— DATA PROVIDED —
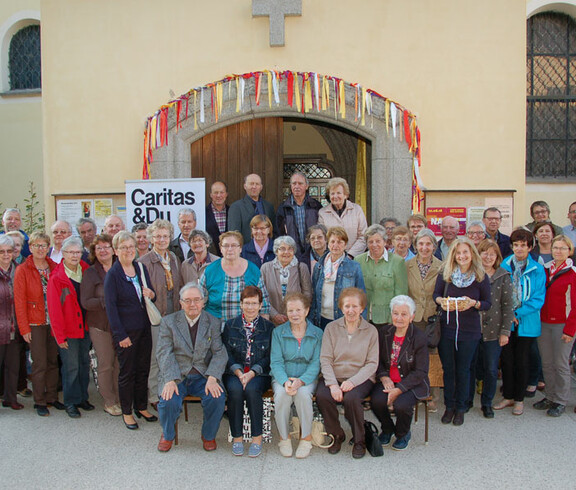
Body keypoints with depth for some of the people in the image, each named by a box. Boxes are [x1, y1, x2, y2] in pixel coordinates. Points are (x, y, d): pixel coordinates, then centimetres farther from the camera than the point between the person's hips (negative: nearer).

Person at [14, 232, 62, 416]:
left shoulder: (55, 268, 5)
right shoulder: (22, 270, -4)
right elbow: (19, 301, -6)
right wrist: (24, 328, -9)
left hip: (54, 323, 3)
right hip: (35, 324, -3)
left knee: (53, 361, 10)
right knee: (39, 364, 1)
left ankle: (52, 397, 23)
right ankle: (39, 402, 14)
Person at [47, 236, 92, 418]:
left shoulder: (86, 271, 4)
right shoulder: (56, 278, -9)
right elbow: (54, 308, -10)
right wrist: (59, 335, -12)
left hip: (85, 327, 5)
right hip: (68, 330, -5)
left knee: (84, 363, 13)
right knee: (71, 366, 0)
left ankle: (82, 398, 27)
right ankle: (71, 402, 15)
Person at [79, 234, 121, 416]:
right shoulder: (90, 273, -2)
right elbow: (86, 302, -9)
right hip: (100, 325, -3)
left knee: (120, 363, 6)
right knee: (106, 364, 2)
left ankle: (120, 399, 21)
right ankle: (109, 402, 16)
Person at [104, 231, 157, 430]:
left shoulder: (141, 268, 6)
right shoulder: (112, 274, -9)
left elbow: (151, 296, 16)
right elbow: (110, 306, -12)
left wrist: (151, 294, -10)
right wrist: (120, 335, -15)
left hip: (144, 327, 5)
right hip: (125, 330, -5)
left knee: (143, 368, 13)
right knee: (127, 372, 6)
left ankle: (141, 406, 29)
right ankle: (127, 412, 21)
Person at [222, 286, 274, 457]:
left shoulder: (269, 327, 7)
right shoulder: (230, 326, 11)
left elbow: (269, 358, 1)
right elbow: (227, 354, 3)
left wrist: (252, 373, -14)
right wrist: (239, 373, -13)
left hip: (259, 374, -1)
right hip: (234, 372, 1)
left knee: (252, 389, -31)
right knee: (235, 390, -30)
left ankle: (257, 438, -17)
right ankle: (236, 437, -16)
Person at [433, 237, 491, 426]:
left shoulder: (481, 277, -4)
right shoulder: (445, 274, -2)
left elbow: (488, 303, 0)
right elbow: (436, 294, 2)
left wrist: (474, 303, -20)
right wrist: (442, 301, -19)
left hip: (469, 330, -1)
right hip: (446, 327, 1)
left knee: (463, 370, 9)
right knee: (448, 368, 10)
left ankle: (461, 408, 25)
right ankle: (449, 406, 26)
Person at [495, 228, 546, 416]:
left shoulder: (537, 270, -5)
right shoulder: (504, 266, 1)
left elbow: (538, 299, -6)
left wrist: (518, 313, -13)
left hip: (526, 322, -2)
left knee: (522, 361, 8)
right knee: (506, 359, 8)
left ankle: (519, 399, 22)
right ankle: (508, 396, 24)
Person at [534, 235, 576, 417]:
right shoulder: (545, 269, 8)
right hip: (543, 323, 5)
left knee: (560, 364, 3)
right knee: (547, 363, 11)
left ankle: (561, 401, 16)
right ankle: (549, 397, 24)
...
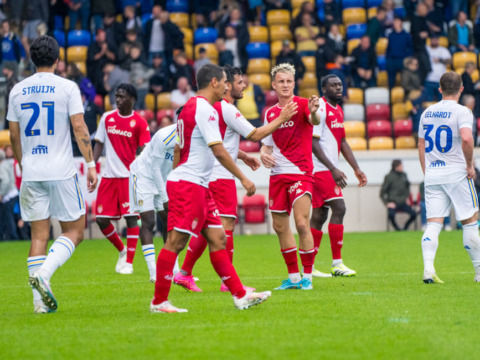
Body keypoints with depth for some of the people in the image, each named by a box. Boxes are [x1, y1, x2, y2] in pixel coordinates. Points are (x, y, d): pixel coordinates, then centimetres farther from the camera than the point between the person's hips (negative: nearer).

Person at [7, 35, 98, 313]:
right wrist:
==
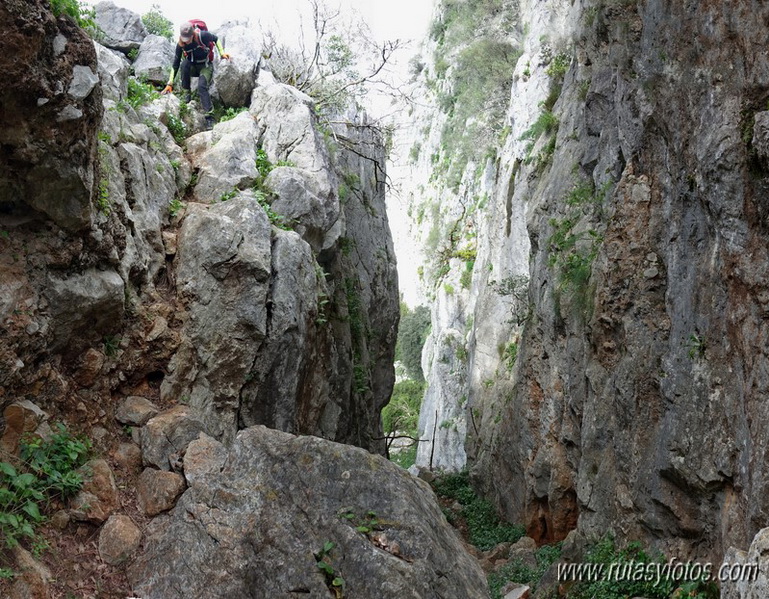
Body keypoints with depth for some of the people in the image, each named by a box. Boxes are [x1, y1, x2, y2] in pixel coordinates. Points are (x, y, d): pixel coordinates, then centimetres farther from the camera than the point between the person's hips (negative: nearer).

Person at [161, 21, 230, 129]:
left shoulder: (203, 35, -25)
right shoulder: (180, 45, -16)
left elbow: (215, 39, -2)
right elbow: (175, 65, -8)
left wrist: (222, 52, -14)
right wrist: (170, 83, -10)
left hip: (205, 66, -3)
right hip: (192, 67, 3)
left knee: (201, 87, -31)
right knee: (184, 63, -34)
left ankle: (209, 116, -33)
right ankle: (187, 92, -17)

— ABOUT THIS TASK —
Using the material above, transcribe exactly the lines from the line with "right elbow: (54, 308, -10)" to the line with "left elbow: (151, 296, 16)"; both count, and nothing else goes in.

— PROBLEM SOLUTION —
right elbow: (54, 308, -10)
right wrist: (59, 335, -12)
left hip: (85, 327, 5)
right hip: (68, 330, -5)
left knee: (84, 363, 13)
right knee: (71, 366, 0)
left ankle: (82, 398, 27)
right ankle: (71, 402, 15)
Person at [79, 234, 121, 416]:
right shoulder: (90, 273, -2)
right elbow: (86, 302, -9)
right hip: (100, 325, -3)
left knee: (120, 363, 6)
right knee: (106, 364, 2)
left ankle: (120, 399, 21)
right ankle: (109, 402, 16)
Person at [104, 231, 157, 430]:
left shoulder: (141, 268, 6)
right shoulder: (112, 274, -9)
left elbow: (151, 296, 16)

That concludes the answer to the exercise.